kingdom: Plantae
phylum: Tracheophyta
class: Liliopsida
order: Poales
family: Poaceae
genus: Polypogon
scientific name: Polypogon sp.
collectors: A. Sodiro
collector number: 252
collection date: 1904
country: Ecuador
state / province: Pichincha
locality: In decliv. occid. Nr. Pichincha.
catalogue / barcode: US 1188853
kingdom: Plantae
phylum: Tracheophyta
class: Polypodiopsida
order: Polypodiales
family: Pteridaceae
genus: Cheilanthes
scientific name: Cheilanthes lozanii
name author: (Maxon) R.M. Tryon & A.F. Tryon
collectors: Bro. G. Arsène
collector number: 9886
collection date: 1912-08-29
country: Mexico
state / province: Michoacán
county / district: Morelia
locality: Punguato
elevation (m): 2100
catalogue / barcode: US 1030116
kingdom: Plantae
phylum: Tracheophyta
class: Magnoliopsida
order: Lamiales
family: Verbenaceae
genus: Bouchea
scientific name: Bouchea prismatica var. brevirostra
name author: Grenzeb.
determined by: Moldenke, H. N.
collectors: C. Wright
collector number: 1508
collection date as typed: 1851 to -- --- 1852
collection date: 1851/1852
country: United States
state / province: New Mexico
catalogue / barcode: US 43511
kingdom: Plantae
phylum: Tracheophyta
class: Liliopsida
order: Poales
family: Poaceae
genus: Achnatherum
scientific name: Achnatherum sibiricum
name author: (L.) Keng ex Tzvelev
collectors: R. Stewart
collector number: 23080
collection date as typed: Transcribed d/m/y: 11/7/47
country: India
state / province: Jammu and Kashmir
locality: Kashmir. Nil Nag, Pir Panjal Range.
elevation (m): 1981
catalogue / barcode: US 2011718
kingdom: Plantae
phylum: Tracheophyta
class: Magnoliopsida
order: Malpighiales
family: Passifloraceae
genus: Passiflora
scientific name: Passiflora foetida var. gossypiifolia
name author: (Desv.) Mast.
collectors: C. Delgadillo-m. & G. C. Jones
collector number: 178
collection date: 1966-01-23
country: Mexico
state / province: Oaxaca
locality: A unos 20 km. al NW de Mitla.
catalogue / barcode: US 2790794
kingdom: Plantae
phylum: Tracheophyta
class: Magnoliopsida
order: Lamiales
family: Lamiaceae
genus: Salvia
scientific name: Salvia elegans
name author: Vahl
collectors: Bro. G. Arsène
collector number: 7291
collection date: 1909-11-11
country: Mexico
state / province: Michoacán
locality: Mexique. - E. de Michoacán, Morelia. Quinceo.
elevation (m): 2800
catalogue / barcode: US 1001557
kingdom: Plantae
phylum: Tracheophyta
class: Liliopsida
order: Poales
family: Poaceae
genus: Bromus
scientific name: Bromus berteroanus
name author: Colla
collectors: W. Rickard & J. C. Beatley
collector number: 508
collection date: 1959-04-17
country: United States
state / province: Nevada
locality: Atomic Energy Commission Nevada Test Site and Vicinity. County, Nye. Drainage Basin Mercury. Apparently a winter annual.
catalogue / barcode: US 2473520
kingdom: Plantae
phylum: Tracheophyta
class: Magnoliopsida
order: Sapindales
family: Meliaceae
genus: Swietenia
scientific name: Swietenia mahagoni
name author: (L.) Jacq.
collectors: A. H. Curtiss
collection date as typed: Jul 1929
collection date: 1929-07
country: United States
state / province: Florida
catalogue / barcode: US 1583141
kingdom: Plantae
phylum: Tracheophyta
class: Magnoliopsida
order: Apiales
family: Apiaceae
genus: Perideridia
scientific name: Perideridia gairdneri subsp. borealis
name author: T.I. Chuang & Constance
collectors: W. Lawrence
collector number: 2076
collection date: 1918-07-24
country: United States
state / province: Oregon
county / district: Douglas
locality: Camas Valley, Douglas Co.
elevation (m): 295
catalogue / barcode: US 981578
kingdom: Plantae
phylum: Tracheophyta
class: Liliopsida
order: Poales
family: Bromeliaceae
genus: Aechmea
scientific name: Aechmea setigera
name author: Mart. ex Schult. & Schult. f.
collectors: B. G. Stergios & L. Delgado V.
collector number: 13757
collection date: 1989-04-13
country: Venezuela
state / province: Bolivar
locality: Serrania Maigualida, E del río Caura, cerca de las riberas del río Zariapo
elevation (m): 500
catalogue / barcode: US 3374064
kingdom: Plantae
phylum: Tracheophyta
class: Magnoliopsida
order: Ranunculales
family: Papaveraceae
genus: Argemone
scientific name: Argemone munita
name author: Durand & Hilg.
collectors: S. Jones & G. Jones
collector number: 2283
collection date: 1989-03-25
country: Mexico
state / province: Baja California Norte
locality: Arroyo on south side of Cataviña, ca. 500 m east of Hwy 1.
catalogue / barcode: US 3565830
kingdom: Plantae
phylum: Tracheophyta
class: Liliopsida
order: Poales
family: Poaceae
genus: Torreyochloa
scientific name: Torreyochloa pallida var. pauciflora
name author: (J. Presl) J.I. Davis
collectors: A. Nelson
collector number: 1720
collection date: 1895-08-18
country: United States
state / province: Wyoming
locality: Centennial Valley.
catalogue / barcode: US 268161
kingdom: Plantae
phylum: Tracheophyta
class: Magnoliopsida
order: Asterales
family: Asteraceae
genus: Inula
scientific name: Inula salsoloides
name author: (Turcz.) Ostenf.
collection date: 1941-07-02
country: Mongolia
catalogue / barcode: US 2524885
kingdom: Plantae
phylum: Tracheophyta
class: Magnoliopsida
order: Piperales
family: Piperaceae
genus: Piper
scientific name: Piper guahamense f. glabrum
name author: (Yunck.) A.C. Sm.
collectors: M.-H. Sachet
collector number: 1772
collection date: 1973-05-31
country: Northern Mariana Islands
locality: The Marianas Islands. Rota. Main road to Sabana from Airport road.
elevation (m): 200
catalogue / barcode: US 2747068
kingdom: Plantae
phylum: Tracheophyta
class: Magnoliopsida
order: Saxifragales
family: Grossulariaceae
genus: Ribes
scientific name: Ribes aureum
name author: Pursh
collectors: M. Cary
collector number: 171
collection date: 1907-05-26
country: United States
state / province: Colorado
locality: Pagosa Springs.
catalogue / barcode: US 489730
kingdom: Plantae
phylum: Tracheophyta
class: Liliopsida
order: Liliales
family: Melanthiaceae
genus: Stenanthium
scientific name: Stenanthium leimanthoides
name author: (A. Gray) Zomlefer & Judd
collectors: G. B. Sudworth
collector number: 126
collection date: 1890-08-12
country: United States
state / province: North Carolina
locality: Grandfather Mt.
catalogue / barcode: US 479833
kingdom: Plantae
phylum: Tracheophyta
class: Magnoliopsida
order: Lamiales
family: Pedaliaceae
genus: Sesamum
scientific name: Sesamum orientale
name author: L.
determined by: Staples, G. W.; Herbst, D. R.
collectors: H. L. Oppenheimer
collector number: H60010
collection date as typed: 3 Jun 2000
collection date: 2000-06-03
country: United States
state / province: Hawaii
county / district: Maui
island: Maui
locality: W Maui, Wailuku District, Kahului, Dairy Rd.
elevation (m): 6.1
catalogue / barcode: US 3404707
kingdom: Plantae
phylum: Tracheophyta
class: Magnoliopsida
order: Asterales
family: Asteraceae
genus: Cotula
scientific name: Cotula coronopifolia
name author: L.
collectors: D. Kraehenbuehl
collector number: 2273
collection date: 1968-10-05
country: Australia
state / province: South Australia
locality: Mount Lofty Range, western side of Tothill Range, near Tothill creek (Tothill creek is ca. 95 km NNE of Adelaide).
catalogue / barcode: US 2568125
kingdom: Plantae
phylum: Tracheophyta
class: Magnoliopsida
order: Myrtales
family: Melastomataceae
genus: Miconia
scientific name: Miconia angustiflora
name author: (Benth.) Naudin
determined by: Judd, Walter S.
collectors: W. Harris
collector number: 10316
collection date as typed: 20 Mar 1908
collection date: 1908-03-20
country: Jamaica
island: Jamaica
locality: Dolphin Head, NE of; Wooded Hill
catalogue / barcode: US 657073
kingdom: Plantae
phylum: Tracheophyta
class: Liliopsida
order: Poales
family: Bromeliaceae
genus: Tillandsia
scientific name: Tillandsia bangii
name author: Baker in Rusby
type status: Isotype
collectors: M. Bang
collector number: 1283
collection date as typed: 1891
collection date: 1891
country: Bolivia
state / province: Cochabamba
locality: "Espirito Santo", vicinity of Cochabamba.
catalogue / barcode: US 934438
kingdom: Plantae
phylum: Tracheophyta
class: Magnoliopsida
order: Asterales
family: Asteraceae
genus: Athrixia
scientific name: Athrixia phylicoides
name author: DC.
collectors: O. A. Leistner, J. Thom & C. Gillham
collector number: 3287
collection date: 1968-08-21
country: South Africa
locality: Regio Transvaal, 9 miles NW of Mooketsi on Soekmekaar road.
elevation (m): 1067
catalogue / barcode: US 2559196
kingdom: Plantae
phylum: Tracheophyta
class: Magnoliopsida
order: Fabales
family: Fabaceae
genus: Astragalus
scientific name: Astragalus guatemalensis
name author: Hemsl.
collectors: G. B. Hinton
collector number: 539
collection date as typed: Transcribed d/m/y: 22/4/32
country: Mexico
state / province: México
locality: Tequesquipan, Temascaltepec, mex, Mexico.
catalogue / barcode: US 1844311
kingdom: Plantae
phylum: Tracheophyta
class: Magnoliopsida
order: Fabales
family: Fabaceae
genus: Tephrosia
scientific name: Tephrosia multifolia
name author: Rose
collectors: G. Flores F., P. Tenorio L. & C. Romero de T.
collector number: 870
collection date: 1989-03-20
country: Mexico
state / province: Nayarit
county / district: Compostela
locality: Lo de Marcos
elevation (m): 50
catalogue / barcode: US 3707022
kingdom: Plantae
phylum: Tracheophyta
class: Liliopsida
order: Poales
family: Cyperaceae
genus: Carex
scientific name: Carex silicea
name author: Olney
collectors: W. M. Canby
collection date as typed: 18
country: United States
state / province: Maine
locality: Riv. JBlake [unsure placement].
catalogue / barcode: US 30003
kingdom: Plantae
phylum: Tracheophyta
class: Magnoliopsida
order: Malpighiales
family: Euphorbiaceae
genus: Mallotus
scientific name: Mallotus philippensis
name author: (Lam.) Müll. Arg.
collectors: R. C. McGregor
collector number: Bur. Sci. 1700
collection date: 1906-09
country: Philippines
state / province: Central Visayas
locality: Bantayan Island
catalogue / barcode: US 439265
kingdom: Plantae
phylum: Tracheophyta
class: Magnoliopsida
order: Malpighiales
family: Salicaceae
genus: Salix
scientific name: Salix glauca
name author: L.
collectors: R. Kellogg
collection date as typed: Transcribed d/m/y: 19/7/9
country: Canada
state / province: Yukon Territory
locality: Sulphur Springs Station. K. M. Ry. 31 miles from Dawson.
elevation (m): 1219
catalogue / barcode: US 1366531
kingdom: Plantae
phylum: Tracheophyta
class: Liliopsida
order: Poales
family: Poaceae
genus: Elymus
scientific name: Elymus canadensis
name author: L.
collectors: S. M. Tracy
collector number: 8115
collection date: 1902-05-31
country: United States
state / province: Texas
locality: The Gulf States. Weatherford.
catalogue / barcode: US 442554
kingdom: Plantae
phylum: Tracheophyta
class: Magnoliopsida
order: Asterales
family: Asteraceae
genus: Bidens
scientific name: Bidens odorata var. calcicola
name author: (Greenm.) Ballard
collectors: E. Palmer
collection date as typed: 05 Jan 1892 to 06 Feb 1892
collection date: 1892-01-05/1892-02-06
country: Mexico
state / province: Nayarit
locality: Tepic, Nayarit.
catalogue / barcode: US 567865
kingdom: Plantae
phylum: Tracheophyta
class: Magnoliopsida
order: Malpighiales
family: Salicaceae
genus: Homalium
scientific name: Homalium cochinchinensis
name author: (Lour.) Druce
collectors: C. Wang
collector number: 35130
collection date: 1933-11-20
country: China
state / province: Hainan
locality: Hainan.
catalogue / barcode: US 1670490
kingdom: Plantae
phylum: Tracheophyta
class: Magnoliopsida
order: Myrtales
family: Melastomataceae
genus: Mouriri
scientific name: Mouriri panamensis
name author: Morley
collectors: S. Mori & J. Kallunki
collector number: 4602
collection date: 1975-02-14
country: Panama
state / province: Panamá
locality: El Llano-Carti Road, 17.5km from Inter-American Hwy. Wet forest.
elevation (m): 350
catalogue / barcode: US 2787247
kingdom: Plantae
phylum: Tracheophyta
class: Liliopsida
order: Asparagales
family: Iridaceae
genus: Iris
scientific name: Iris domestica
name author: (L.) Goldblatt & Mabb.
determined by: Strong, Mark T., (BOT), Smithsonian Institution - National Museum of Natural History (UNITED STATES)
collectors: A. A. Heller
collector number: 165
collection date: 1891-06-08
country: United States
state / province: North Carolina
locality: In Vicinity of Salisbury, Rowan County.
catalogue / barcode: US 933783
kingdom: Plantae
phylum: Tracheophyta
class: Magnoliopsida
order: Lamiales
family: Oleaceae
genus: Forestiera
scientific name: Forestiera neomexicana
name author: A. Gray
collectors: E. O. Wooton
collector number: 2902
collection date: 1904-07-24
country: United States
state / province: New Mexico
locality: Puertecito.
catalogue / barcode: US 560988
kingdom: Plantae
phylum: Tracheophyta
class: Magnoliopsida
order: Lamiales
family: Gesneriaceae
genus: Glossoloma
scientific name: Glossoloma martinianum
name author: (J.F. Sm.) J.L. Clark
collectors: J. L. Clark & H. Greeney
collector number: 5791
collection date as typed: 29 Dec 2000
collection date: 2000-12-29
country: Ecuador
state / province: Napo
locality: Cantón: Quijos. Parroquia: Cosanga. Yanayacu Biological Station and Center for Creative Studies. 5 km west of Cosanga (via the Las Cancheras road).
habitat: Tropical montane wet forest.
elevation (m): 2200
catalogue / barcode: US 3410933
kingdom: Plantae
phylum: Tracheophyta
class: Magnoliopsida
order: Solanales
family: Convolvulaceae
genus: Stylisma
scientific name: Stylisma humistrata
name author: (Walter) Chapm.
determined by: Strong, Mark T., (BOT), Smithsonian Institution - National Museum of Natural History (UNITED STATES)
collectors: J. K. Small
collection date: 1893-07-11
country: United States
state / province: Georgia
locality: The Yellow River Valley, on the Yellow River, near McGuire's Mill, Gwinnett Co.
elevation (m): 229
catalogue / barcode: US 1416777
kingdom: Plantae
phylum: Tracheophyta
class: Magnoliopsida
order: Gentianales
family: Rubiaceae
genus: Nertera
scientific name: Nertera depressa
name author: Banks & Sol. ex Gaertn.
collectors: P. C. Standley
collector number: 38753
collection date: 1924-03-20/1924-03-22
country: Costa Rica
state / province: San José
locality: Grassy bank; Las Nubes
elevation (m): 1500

Exercise goal
Format the records, from their first line through the line containing "name author: Vahl", as a JSON list of strings with one string per line. Include both of those end lines and omit any blank lines.

Task result
[
  "kingdom: Plantae",
  "phylum: Tracheophyta",
  "class: Liliopsida",
  "order: Poales",
  "family: Poaceae",
  "genus: Polypogon",
  "scientific name: Polypogon sp.",
  "collectors: A. Sodiro",
  "collector number: 252",
  "collection date: 1904",
  "country: Ecuador",
  "state / province: Pichincha",
  "locality: In decliv. occid. Nr. Pichincha.",
  "catalogue / barcode: US 1188853",
  "kingdom: Plantae",
  "phylum: Tracheophyta",
  "class: Polypodiopsida",
  "order: Polypodiales",
  "family: Pteridaceae",
  "genus: Cheilanthes",
  "scientific name: Cheilanthes lozanii",
  "name author: (Maxon) R.M. Tryon & A.F. Tryon",
  "collectors: Bro. G. Arsène",
  "collector number: 9886",
  "collection date: 1912-08-29",
  "country: Mexico",
  "state / province: Michoacán",
  "county / district: Morelia",
  "locality: Punguato",
  "elevation (m): 2100",
  "catalogue / barcode: US 1030116",
  "kingdom: Plantae",
  "phylum: Tracheophyta",
  "class: Magnoliopsida",
  "order: Lamiales",
  "family: Verbenaceae",
  "genus: Bouchea",
  "scientific name: Bouchea prismatica var. brevirostra",
  "name author: Grenzeb.",
  "determined by: Moldenke, H. N.",
  "collectors: C. Wright",
  "collector number: 1508",
  "collection date as typed: 1851 to -- --- 1852",
  "collection date: 1851/1852",
  "country: United States",
  "state / province: New Mexico",
  "catalogue / barcode: US 43511",
  "kingdom: Plantae",
  "phylum: Tracheophyta",
  "class: Liliopsida",
  "order: Poales",
  "family: Poaceae",
  "genus: Achnatherum",
  "scientific name: Achnatherum sibiricum",
  "name author: (L.) Keng ex Tzvelev",
  "collectors: R. Stewart",
  "collector number: 23080",
  "collection date as typed: Transcribed d/m/y: 11/7/47",
  "country: India",
  "state / province: Jammu and Kashmir",
  "locality: Kashmir. Nil Nag, Pir Panjal Range.",
  "elevation (m): 1981",
  "catalogue / barcode: US 2011718",
  "kingdom: Plantae",
  "phylum: Tracheophyta",
  "class: Magnoliopsida",
  "order: Malpighiales",
  "family: Passifloraceae",
  "genus: Passiflora",
  "scientific name: Passiflora foetida var. gossypiifolia",
  "name author: (Desv.) Mast.",
  "collectors: C. Delgadillo-m. & G. C. Jones",
  "collector number: 178",
  "collection date: 1966-01-23",
  "country: Mexico",
  "state / province: Oaxaca",
  "locality: A unos 20 km. al NW de Mitla.",
  "catalogue / barcode: US 2790794",
  "kingdom: Plantae",
  "phylum: Tracheophyta",
  "class: Magnoliopsida",
  "order: Lamiales",
  "family: Lamiaceae",
  "genus: Salvia",
  "scientific name: Salvia elegans",
  "name author: Vahl"
]